Another victim, Masud Parvez, recounted that he withdrew a large amount of money from a bank a few months ago and discovered a fake Tk 500 note within the bundle, but did not report it to the bank as he was unable to check all the notes at the time.
Rokeya Biswas, a resident of Paikgasa Upazila in Khulna, reported that she recently withdrew money from an ATM booth of a bank at Paikgasa and discovered a counterfeit Tk 1000 note.
Mia Babul, a resident of Narayanganj, also reported that he withdrew money from a bank in Narayanganj city and found a fake note among the money.
On July 28 of last year, Additional Commissioner (DB) of Dhaka Metropolitan Police Harun-Or-Rashid held a press briefing in which he revealed that a gang was depositing counterfeit notes in different banks in connivance with some dishonest bankers.

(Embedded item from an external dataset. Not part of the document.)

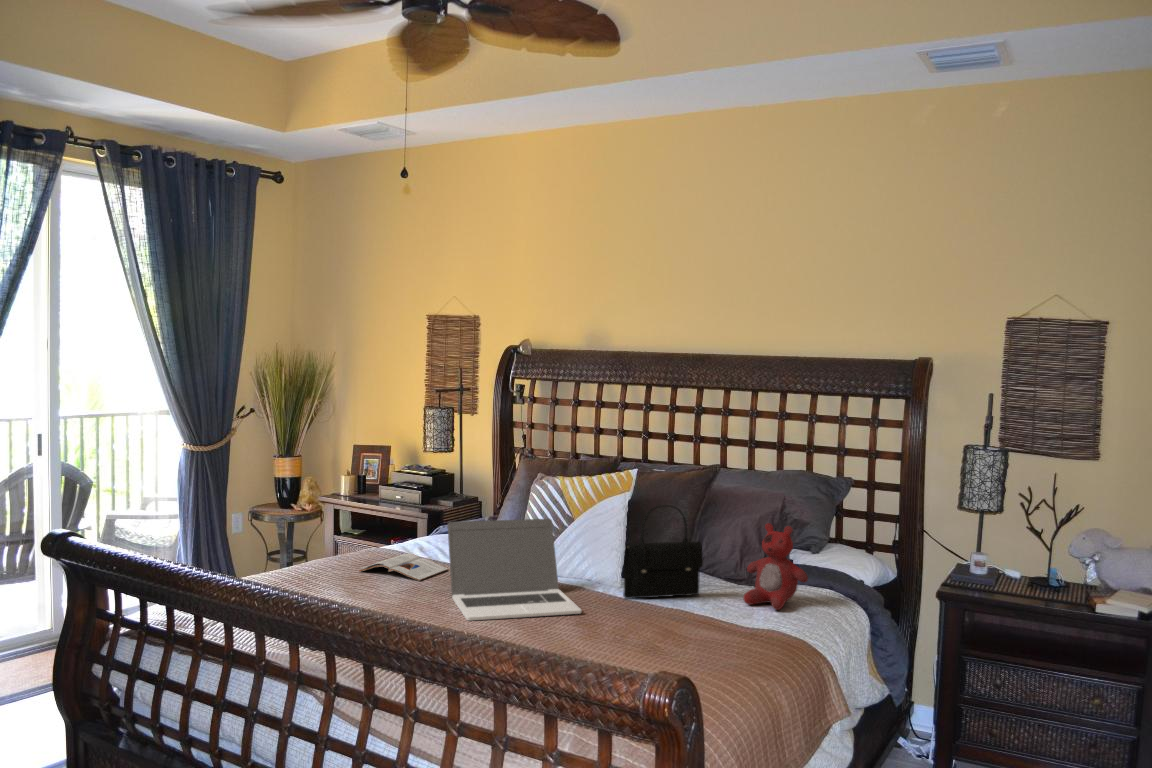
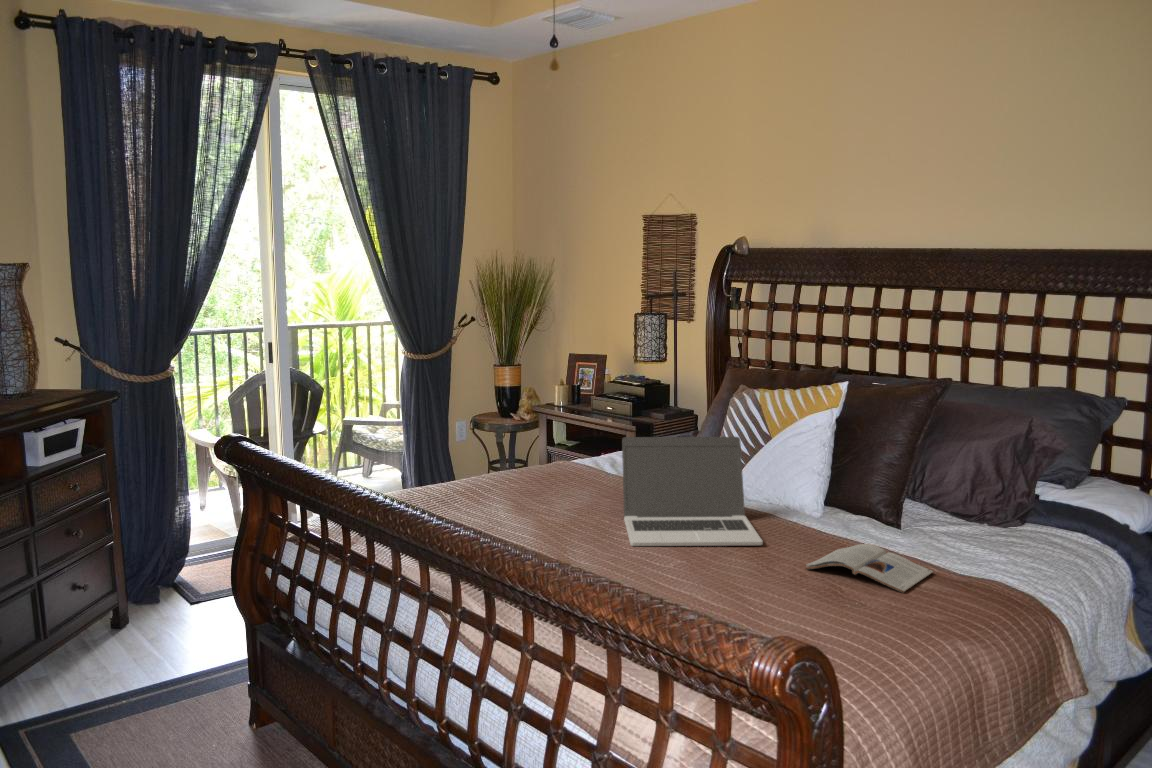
handbag: present [623,505,703,599] -> none [819,425,917,531]
stuffed bear: present [744,523,808,610] -> none [965,450,1051,555]
magazine: present [359,554,448,581] -> present [806,544,933,592]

“Before Eid and other festivals, the members of the racket deposited fake notes in the banks when the banks remained overcrowded. Some dishonest officers of the banks helped the cycle members in this regard,” Harun stated.
He based this information on the testimony of Humayun Kabir, a ringleader of a fake currency gang, who had been arrested by DB Uttara Division on July 27 of that year.
Bangladesh Bank’s former governor, Dr. Mohammed Farashuddin, told Daily Sun that the bankers could mark fake currencies devices. “Machine tracks the serial numbers notes,” he said.
Regarding the presence of counterfeit notes in ATM booths, Dr. Farashuddin said that most of the machines had been imported without quality assurance, which poses a risk of fake currency on the market.
He also said that “The issue of fake currency appears on the table when a habit of carrying cash increases among people. Banks should inspire clients to deposit money in banks,” he said, opining that the injection of fake currency would not be reduced overnight.
Bangladesh Institute of Bank Management (BIMB) Professor Shah Mohammad Ahsan Habib stated that the transaction of fake currency increases when people transact money outside banks. “It will not be possible to fight fake currency under the law,” he said. Manas Kumar Poddar, deputy commissioner (DB, Mirpur) of Dhaka Metropolitan Police, assured the public that they would stand by the commoners so that no innocent individual becomes a victim.
“If any client gets a fake note from a bank or ATM booth, he or she should contact the officer concerned of the bank or staffer of the booth. If they (bank officer and booth staff) refuse to change the counterfeit note, the client can contact the police through 999 or any other way. Police will then investigate the matter to find out the truth,” Poddar said.
He also urged both bankers and clients to be aware of counterfeit currency before and after transactions.